What is the purpose of #:constructor-name in the original example? The following works w/o it: #lang racket (module foo racket (provide (struct-out test) make-test) (struct test (foo bar)) (define (make-test #:foo foo #:bar bar) (test foo bar))) (require 'foo) (match (make-test #:foo 1 #:bar 2) [(test a b) (+ a b)])

soegaard2

2020-12-28 20:59:43

I like to use simply (test ...) outside to construct the structs.

badkins

2020-12-28 21:00:10

Yes, I understand, I was just questioning why @sorawee used #:constructor-name

soegaard2

2020-12-28 21:01:42

Oh!

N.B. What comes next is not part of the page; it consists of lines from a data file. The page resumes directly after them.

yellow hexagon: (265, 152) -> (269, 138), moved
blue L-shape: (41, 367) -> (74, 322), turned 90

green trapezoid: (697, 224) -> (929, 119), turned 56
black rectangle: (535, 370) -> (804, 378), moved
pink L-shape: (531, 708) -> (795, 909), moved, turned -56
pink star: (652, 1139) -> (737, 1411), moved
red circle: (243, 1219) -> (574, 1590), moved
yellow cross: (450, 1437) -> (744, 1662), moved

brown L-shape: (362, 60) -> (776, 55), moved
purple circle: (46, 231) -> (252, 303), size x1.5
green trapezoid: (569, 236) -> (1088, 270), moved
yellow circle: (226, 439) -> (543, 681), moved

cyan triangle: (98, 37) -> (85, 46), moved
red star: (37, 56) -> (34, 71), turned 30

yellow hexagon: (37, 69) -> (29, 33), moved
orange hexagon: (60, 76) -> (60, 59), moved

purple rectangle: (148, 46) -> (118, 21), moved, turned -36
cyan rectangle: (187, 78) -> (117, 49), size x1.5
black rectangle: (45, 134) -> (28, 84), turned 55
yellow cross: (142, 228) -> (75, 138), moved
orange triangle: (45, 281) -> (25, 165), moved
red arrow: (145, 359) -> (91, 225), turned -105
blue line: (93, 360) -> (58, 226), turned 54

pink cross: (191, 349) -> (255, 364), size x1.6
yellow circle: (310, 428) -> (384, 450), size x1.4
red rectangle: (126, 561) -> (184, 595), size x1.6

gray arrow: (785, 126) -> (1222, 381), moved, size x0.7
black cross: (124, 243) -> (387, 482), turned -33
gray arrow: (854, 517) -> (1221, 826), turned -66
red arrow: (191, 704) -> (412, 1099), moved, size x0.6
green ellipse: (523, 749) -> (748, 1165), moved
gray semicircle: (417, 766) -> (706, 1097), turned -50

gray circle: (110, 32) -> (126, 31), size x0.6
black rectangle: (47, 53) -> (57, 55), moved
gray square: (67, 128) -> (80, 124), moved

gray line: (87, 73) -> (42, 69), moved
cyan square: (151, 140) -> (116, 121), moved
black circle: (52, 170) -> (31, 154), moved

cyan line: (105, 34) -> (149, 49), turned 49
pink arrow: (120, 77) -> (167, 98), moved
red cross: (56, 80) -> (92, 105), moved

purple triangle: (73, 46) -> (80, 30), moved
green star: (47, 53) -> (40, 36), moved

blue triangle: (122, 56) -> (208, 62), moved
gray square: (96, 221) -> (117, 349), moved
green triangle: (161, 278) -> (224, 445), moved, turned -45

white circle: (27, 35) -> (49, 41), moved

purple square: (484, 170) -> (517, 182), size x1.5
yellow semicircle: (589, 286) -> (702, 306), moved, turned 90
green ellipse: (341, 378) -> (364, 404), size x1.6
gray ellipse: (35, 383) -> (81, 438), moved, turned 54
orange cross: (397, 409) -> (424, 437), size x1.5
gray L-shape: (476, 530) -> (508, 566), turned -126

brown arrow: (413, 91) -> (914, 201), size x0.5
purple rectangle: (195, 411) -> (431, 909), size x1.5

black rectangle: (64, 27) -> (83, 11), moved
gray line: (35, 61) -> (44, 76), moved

Yeah - the example doesn’t match what I asked, but #:omit-something could be used.

soegaard2

2020-12-28 21:04:55

Sorry - just forgot to provide test: #lang racket (module foo racket (provide (except-out (struct-out test) test) (rename-out [make-test test]) test:) (struct test (foo bar) #:transparent #:extra-name test:) (define (make-test #:foo foo #:bar bar) (test foo bar))) (require 'foo) (test #:foo 1 #:bar 2) (match (test #:foo 1 #:bar 2) [(test: a b) (+ a b)])

badkins

2020-12-28 21:09:08

Seems like (except-out (struct-out test) test) should provide test:

badkins

2020-12-28 21:09:54

I’ve come to peace with just using my smart constructor names to make the structs.

soegaard2

2020-12-28 21:11:36

Normally I am too - in this case I need it to look “pretty” :wink:

kellysmith12.21

2020-12-29 06:10:36

Is there a way to require that, if a struct implements a generic interface, then it must implement a minimal set of methods?